Published June 10, 2008
As promised I’ve uploading a visual of how the iido interface might look. The visual is simplified (only showing 2 lists and a single connection), but it’s a starting point for discussion. In actual fact over the last few weeks Andy and I have made several design descisions based on simple prototypes, and a more upto date version of the interface (including more visuals) will be discussed in the next blog, which is concerned with user/object interactions in particular transformations.
So to the visual…
A couple of things about the visual,
- No tree-view association, lists can be linked in parent>child or in sibling format. However, these relationships are then shown by lines, not necessarily by position.
- Lists are shown in a custom looking window, the window (which I call a Leaf widget) is currently the core subject of my prototyping, the idea is these can be thrown (moved), spun (rotated), resized, and minimized – the look and feel of these has changed a bit over several revisions.
- The little colour icon on the bottom toolbar indicates that it will be possible to style individual lists, either with preset styles or individually (the resize icon should be ignored as this is something that has changed in the new prototype).
- The visual only shows two linked to-do lists, the plan is that a Leaf may contain any sort of content, images, a list of contacts, flow digrams, spreadsheets…
So hopefully this will spark something in you guys, even if it’s abject hatred, let me have it all.
Published June 9, 2008
For the project I’m working on at the moment I’ve had to build a Lightbox class (similar in behaviour to the well known lightview library).
I’m listing it here for those of you who might wish to use it – if you do use it then I’d love to know where and what for, other than that have fun.
To customize your lightbox modify the lightbox.html and lightbox.css files, for documentation see the lightbox.js and lightbox-setup.html file.
The download contains an lightbox-setup.html file, open/view this for the demo. Tested in IE 6/7, Firefox, Opera and Safari.
Published June 8, 2008
iido is a graphical to-do list application, or at least that’s the intention at the moment (these things have a habit of becoming more).
As a software developer for over a decade now, one of the most useful skills I’ve aquired (or put another way
become better at) is being able to organize my projects and tasks. Any developer who has ever worked on a medium to large project will have used some form of project/task management.
There is a labyrinth of good project management tools out there, both commercial and open-source, many of which specialise in specific areas of project management.

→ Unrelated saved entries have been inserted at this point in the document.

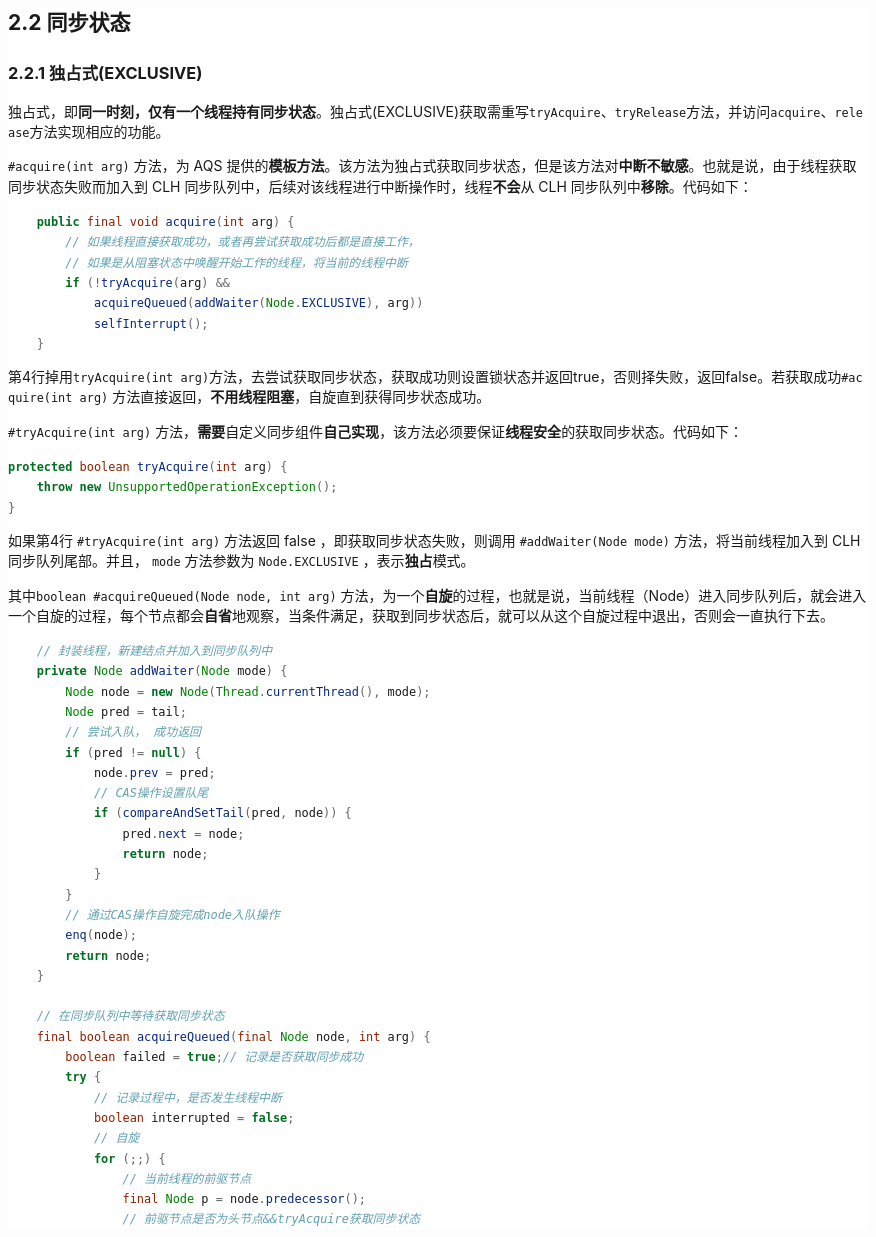 ## 2.2 同步状态

### 2.2.1 独占式(EXCLUSIVE)

独占式，即**同一时刻，仅有一个线程持有同步状态**。独占式(EXCLUSIVE)获取需重写`tryAcquire`、`tryRelease`方法，并访问`acquire`、`release`方法实现相应的功能。

`#acquire(int arg)` 方法，为 AQS 提供的**模板方法**。该方法为独占式获取同步状态，但是该方法对**中断不敏感**。也就是说，由于线程获取同步状态失败而加入到 CLH 同步队列中，后续对该线程进行中断操作时，线程**不会**从 CLH 同步队列中**移除**。代码如下：

```java
    public final void acquire(int arg) {
        // 如果线程直接获取成功，或者再尝试获取成功后都是直接工作，
        // 如果是从阻塞状态中唤醒开始工作的线程，将当前的线程中断        
        if (!tryAcquire(arg) &&
            acquireQueued(addWaiter(Node.EXCLUSIVE), arg))
            selfInterrupt();
    }
```

第4行掉用`tryAcquire(int arg)`方法，去尝试获取同步状态，获取成功则设置锁状态并返回true，否则择失败，返回false。若获取成功`#acquire(int arg)` 方法直接返回，**不用线程阻塞**，自旋直到获得同步状态成功。

`#tryAcquire(int arg)` 方法，**需要**自定义同步组件**自己实现**，该方法必须要保证**线程安全**的获取同步状态。代码如下：

```java
protected boolean tryAcquire(int arg) {
    throw new UnsupportedOperationException();
}
```

如果第4行 `#tryAcquire(int arg)` 方法返回 false ，即获取同步状态失败，则调用 `#addWaiter(Node mode)` 方法，将当前线程加入到 CLH 同步队列尾部。并且， `mode` 方法参数为 `Node.EXCLUSIVE` ，表示**独占**模式。

其中`boolean #acquireQueued(Node node, int arg)` 方法，为一个**自旋**的过程，也就是说，当前线程（Node）进入同步队列后，就会进入一个自旋的过程，每个节点都会**自省**地观察，当条件满足，获取到同步状态后，就可以从这个自旋过程中退出，否则会一直执行下去。

```java
	// 封装线程，新建结点并加入到同步队列中
    private Node addWaiter(Node mode) {
        Node node = new Node(Thread.currentThread(), mode);
        Node pred = tail;
        // 尝试入队， 成功返回
        if (pred != null) {
            node.prev = pred;
            // CAS操作设置队尾
            if (compareAndSetTail(pred, node)) {
                pred.next = node;
                return node;
            }
        }
        // 通过CAS操作自旋完成node入队操作
        enq(node);
        return node;
    }

	// 在同步队列中等待获取同步状态
    final boolean acquireQueued(final Node node, int arg) {
        boolean failed = true;// 记录是否获取同步成功
        try {
            // 记录过程中，是否发生线程中断
            boolean interrupted = false;
            // 自旋
            for (;;) {
                // 当前线程的前驱节点
                final Node p = node.predecessor();
                // 前驱节点是否为头节点&&tryAcquire获取同步状态
```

Even though there are all these tools available, the tool I use everyday is the mighty pen & paper (or if I’m feeling patient a plain text document and Dia). Why? Well, from a personal stand point it’s purely down to speed, freedom and convenience.
When I first started to think about writing a to-do list application, I first wrote down a list of things that I like about using a pen & paper.
- Speed – It’s not just that I can write faster using a pen (my writing is barely legiable to me), it’s that I can write, draw and visually associate various items on one or more pieces of paper, quickly.
- Freedom – All of us have a different ways of documenting our planning process, alot of the time this means drawing (rough) flow diagrams, tearing or folding paper, writing at an angle, etc.
- Portability – I can pick up a piece of paper, tear off what I want, put it in my back pocket and take it with me.
- Collaboration – Whenever I discuss an idea with a colleague I use a piece of paper to explain my idea, and usually in turn they will use the paper to amend my work, and so on and so forth.
- Unstructured associations – I often write down related information on a piece of paper like, contact information, reminders, ideas, etc.
- Unobtrusive – My favourate thing about a piece of paper is I can look at it instantly (no load up time), without switching my application.
Obviously there are also a lot of things to dislike about pen & paper, lack of consitency, poor accessibility for other users, no backup or version control systems, etc. This project is about trying to produce an application I’ll want to use instead of pen & paper, and in doing so provide the benifits of an electonic format without (where possible) comprimising on the benifits of paper.
Over the course of the next few weeks I plan to discuss and present ideas for the project on this blog, I’d much appreciate any feedback people have. Currently the team for this project will be myself and my father Andrew – and hopefully a little help from some of the talented friends I’ve been lucky enough to make over the last decade in software.